=== TEXT EXCERPT ===
___

Measuring and modelling the energy demand reduction potential of zonal space heating controls in a UK home
Arash Beizaee, Loughborough University
According to the current patterns of heating in UK houses, energy is considerably wasted through unsuitable heating patterns. Clear examples of this could be leaving the heating system fully on when nobody is at home or heating the whole house to maintain the same temperatures while only a fraction of the home is in use (particularly at night). In addition, since most of the UK homes are centrally heated, energy is wasted by overheating certain spaces of the house to make up for temperature variations through different parts of the house.
Digital Technology (DT) provides new opportunities to monitor and control households’ energy use. DT enables the application of Zonal Control (ZC) for the heating which means that the heating can be controlled for distribution in spaces only at the time they are occupied and to the level needed even remotely and via a mobile phone. However, at the moment, there is very little idea of how much (if any) energy can be saved using these DT devices and systems and in which households they might work best.
To determine the potential for energy demand reduction from space heating in UK homes which could be achieved by applying zonal heating controls.
To conduct a thorough literature review to find out the space heating controls which are currently being used in UK homes, heating control specifications according to the Building Regulations and the current technological potential for employing zonal space heating controls. The literature review also investigates how government’s standard assessment procedure (SAP) and dynamic building thermal modelling (i.e. EnergyPlus) could deal with zonal space heating and its energy saving implications.
To characterize, quantify, test and set up the experimental facilities required to conduct zonal heating trials in two identical test houses including digital control devices, energy & environmental monitoring equipment and occupancy simulation appliances.
To construct models of the test houses in SAP and EnergyPlus in order to predict the potential energy demand reduction from applying zonal heating control strategies before any experimental work is carried out. The initial predictions will then be tested against experimental work.
To conduct a series of zonal heating trials in the two test houses during winter while occupancy is simulated to investigate the space heating energy requirements and indoor air temperatures when zonal heating is established compared to when conventional space heating control strategies are applied.
To collect, refine and analyse the data collected through the zonal heating experiments to compare with the predictions from dynamic thermal models. The data will then be used in order to develop calibrated dynamic models of the test houses in which the model predictions of indoor temperatures and energy use could closely match with the data collected through the experiments.
To use the calibrated dynamic models in order to predict the energy demand reduction from applying zonal heating controls for different house types, building envelopes, occupant behaviours and geographical locations while realistic constraints in achieving the maximum savings will be applied.
Space heating trials will be conducted in two identical semi-detached houses over the winter 2013-14. The presence of occupants will be simulated and indoor environment and energy consumption will be measured. Conventional space heating control will be compared with zonal heating control strategies.

___

[Source data]
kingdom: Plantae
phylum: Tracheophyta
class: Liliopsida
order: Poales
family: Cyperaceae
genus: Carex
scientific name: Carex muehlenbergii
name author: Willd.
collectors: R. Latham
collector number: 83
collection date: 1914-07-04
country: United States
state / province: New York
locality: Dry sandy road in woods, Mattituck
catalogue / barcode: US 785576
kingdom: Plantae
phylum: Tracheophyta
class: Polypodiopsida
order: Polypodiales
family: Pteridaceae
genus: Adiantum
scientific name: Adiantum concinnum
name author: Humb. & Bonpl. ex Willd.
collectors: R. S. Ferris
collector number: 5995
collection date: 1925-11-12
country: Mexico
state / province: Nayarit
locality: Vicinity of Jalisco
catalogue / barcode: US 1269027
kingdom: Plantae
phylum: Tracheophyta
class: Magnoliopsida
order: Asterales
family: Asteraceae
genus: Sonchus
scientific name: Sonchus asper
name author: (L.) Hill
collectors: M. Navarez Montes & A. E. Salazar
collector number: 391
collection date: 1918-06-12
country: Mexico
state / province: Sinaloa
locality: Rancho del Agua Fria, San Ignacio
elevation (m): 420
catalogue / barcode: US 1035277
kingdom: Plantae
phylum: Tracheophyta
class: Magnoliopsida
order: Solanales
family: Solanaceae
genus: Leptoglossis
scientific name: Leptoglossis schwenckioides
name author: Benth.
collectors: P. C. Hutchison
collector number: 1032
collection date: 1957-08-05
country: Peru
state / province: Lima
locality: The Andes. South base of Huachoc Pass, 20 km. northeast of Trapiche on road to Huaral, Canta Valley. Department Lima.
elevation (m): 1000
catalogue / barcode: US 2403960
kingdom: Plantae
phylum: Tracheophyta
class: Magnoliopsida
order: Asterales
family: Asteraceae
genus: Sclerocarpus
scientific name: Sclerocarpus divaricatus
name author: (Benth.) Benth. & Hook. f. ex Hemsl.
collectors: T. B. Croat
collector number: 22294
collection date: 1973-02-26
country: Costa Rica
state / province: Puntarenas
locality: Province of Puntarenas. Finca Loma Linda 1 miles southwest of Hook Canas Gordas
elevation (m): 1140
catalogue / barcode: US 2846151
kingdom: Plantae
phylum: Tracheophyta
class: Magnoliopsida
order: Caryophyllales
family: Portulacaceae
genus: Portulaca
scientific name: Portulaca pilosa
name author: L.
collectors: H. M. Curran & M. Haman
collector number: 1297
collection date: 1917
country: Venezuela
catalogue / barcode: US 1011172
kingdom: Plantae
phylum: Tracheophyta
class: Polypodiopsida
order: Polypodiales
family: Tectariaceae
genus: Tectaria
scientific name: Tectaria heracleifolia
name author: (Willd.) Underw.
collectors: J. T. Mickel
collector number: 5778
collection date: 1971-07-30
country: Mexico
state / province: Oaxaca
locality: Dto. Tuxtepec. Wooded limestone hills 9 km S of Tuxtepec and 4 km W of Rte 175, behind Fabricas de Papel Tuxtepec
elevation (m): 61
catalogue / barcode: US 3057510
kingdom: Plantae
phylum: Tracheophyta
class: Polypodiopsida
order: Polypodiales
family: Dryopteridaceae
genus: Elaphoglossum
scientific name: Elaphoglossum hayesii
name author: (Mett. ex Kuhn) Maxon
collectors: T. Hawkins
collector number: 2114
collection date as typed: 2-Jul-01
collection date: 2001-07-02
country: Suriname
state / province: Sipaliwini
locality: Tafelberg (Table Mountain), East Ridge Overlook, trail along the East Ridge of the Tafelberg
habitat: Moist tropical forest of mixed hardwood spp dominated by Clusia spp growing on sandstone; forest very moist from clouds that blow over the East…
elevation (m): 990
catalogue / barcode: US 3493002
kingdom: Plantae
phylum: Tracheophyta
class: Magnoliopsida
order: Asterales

___

=== ACTION ITEM ===
Please pick up the text above on zonal space heating controls in a UK home and continue it from its last sentence.

=== SOLVED PROBLEM ===
The data from these tests will be used to develop calibrated dynamic models using building simulation software. The models will then be used to extrapolate the test results and quantify the potential energy demand reduction from zonal heating control for houses with different built form, occupancy patterns and climates.
A better understanding of current domestic heating controls and an updated review of available systems.
Quantification of the potential energy reduction that could be achieved from different UK households by using digital control devices to apply zonal control to their space heating.
Verification of the current modelling techniques for predicting inter-zone heat transfer in houses.
A pair of thoroughly characterised test houses for future research and consultancy.
Related article on BBC: (http://www.bbc.co.uk/news/business-25779937?SThisFB)
Poster at LOLO annual colloquium 2013
Journal paper (first author)
Measuring the Potential of Zonal Space Heating Controls to Reduce Energy use in UK homes: the case of un-furbished 1930s dwellings
A matched pair of 1930s semi-detached houses, in original condition and un-refurbished in terms of energy efficiency, were employed to measure the energy savings that might result from the use of zonal space heating control (ZC). The houses were adjoined and had the same synthetic, yet realistic, occupancy schedule, the same new central heating system, and were exposed to the same weather conditions. In one house the space heating was controlled conventionally (CC) according to minimum requirements in UK Building Regulation Part L1B for existing dwellings, whereas in the other house ZC was used to heat the rooms only when they were ‘occupied’. Over an 8-week winter test period, the house with ZC used 11.8% less gas despite 2.4 percentage points drop in average daily boiler efficiency. Although zonal control reduced the mean indoor air temperature of the whole house by 0.6 °C, it did not reduce the average air temperature in rooms during the hours of active ‘occupancy’. Normalization and extrapolation of the results shows that, compared to CC, ZC could reduce annual gas demand for space heating by 12% in most regions of the UK, and that ZC would be a more effective energy efficiency measure in homes in the cooler, more northerly regions of the UK.